The foot paddles 1816, 1818 may be pivotally secured to respective elongated right rack 1830 and elongated left rack 1832 interconnected by a pinion gear 1834. A spring-loaded lock rack 1836 may be supported between the right and left racks 1830, 1832. Springs, such as but not limited to, compression springs 1835 force the lock rack 1836 in locking relationship with the right rack 1830. The left rack 1832 may be slidably coupled to the lock rack 1836 at a clevis connector 1838 fixed to the left foot paddle 1818. A pin 1840 may extend through the clevis connector 1838 and an elongated slot 1842 in an upper region of the lock rack 1836. A link 1844 connects the right foot paddle 1816 to the transverse shaft 1436.
In FIGS. 48-51, the right foot paddle 1836 is depicted at its uppermost position.

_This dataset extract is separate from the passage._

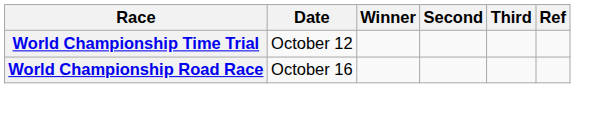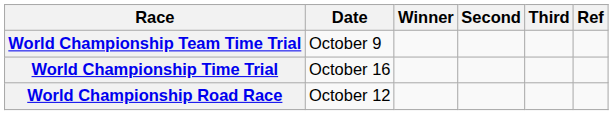+ row: World Championship Team Time Trial | October 9
World Championship Time Trial | Date: October 12 -> October 16
World Championship Road Race | Date: October 16 -> October 12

The exercise resistance of the stepper exercise apparatus 1800 may be adjusted by pressing down on the foot paddle 1816. Downward pressure rotates the right foot paddle 1816 about pivot pin 1846 forcing the lock rack 1836 to move laterally and disengage from the right rack 1830 freeing it to move downward. Downward movement of the right rack 1830 rotates the pinion gear 1834 and moves the left rack 1832 upward. Upon release of pressure on the foot paddle 1816, the lock rack 1836 engages the right rack 1816 to lock it in the new exercise resistance setting. The right rack 1816 may be moved upward by pressing down on the left foot paddle 1818 to rotate it about pivot pin 1848 and pull the lock rack 1836 laterally to disengage from the right rack 1816 releasing it to move upward as the left rack 1818 moves downward.
Referring now to FIG. 49, a user may insert pegs 1850 through vertically aligned holes 1852 in the front wall of the housing 1812 to set the maximum and minimum exercise range limit. The pegs 1850 may extend into a slot 1854 in the left rack 1832, shown in FIG. 51, to limit the reciprocal range of the right rack 1816 so that the user may quickly and easily move between maximum and minimum exercise resistance settings.
While preferred embodiments of a stepping exercise apparatus have been shown and described, other and further embodiments of the stepping exercise apparatus may be devised without departing from the basic scope thereof, and the scope thereof is determined by the claims which follow.